━━ EXERCISE PASSAGE

    “As researchers, we have important biological questions that we want to answer, diseases that we want to cure, but the technology doesn’t always exist at that moment,” says Michael Dyer, PhD, Developmental Neurobology. “Sometimes it’s worth waiting until the technology comes around. Next-generation sequencing is one of those technologies, and it has really changed the way we think about our biology, our questions and the diseases in which we are interested.”

    What’s more attractive is the price tag; the technology is a fraction of the cost of previous sequencing systems.

    More data, fewer dollars

    Mapping the human genome was too expensive and too massive a project to orchestrate until the NIH launched the Human Genome Project in 1990. It took 13 years, scores of research centers and billions of dollars to complete. Compare that to the two months and less than $2 million it took to sequence DNA pioneer James Watson’s genome using next-generation sequencing. By this year’s end, it will take roughly three weeks and $10,000 to sequence a human genome.

    “In the past, it was not cost effective for us to do traditional DNA sequencing on full genomes. Now, we can put 100 flu samples or four bacterial samples into one lane and sequence the genomes for less than $800, allowing our researchers to conduct experiments that they never thought possible,” Obert says.
━━━━
_INSTRUCTIONS:_
1/ Rewrite the next-generation sequencing passage, substituting "cost" for "price tag" everywhere from "What’s more attractive" down to "a human genome.".
2/ In the passage on next-generation sequencing, list every amount of money that is written with a dollar sign.
3/ Write the next part of the passage on next-generation sequencing, picking up right after its last sentence.
The items after this passage are separate material.
━━ LISTED RECORDS
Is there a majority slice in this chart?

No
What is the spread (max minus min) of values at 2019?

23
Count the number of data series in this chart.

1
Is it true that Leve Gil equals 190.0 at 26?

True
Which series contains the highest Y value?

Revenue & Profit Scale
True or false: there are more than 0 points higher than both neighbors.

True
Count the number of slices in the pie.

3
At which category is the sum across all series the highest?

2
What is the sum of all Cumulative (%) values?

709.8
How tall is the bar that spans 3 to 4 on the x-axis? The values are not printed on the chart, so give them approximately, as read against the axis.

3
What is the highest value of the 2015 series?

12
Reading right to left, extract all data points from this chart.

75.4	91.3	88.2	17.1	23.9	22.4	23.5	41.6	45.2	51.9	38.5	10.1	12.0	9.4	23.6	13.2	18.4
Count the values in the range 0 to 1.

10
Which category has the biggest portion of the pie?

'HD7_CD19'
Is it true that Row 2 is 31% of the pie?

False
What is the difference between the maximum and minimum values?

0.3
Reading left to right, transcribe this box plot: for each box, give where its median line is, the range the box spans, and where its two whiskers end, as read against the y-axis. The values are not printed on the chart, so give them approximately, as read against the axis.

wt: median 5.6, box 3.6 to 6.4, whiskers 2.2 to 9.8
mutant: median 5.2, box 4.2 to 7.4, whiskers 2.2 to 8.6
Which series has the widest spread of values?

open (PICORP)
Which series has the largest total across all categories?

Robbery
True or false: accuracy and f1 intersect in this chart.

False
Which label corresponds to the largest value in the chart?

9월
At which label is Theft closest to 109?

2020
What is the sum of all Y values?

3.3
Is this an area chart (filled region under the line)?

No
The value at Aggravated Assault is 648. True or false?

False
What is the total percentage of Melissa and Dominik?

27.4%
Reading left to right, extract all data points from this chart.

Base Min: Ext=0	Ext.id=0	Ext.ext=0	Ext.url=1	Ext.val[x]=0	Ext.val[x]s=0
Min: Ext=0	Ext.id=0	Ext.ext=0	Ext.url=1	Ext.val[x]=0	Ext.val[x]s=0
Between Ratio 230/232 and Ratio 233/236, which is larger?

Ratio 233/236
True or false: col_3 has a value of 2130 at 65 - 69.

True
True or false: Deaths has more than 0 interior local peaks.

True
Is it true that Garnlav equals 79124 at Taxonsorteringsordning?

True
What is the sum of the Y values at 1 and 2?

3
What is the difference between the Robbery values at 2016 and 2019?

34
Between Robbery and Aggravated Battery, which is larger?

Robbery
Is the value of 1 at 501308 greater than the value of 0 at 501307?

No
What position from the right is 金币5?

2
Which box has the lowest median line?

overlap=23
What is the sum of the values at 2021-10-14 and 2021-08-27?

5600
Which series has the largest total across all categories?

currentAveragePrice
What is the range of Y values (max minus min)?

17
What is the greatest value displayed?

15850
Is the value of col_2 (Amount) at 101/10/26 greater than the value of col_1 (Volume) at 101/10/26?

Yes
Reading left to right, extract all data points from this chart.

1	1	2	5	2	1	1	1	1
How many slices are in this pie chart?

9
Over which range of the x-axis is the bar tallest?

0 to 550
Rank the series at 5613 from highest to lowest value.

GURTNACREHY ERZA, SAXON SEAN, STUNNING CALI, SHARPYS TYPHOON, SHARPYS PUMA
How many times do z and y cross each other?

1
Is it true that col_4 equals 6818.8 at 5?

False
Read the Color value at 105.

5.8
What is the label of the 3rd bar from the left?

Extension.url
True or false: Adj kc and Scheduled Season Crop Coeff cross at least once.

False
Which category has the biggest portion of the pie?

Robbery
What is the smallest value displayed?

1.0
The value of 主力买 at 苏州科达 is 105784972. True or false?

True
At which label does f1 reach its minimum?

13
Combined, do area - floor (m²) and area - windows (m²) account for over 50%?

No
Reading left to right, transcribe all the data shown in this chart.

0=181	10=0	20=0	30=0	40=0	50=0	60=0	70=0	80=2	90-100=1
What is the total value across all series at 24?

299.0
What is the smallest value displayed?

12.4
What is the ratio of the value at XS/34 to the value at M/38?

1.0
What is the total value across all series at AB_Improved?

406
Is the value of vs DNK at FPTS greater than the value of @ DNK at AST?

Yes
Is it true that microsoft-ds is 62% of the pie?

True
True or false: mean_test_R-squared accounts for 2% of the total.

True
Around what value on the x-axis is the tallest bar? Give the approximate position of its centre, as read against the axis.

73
━━━━
_RESULTS IN ORDER:_
1/
What’s more attractive is the cost; the technology is a fraction of the cost of previous sequencing systems.

    More data, fewer dollars

    Mapping the human genome was too expensive and too massive a project to orchestrate until the NIH launched the Human Genome Project in 1990. It took 13 years, scores of research centers and billions of dollars to complete. Compare that to the two months and less than $2 million it took to sequence DNA pioneer James Watson’s genome using next-generation sequencing. By this year’s end, it will take roughly three weeks and $10,000 to sequence a human genome.

2/ $2 million, $10,000, $800

3/
    Elaine Tuomanen, PhD, Infectious Diseases chair, uses the facility to investigate how the Streptococcus pneumoniae genome breaks down into groups that could target different patient populations.

    “If you took a snapshot of one person in a crowd, how much would that tell you about the whole crowd? Not much,” Tuomanen says. “In the past, we could ask if individual genes were different between strains and make a guess as to whether that indicated populations differences. Now we can get a true indication of what it takes for this bacteria to cause serious disease in different types of people by sequencing the entire genome of many strains. This shows us amazing differences between strains of the same bacteria that are innocuous versus those that are highly invasive.”

    Next-generation sequencing opens a floodgate of opportunities in retinoblastoma research, given the tumor’s historic precedence in cancer genetics.

    “We know that every child with retinoblastoma has the RB1 gene mutation, the first-ever human tumor suppressor gene identified,” Dyer says. “However, we know very little about subsequent genetic lesions that drive retinoblastoma tumorigenesis followingRB1 gene inactivation. Next-generation sequencing provides us with a unique opportunity to begin to explore other genetic lesions in retinoblastoma that may provide important clues for new therapies.”

    Deciphering the details

    Since the DNA fragments are at specific locations during sequencing, software can determine which block was added to a given fragment at any point. If there are enough fragments, and a reference for comparison, the tower can be reassembled to produce answers to investigators’ research questions. Any place where the tower deviates from the reference is a potential genetic mutation.

    Mining the data is no small feat. Investigators rely on bioinformatic experts from the Hartwell Center and from Information Sciences to help decipher the details.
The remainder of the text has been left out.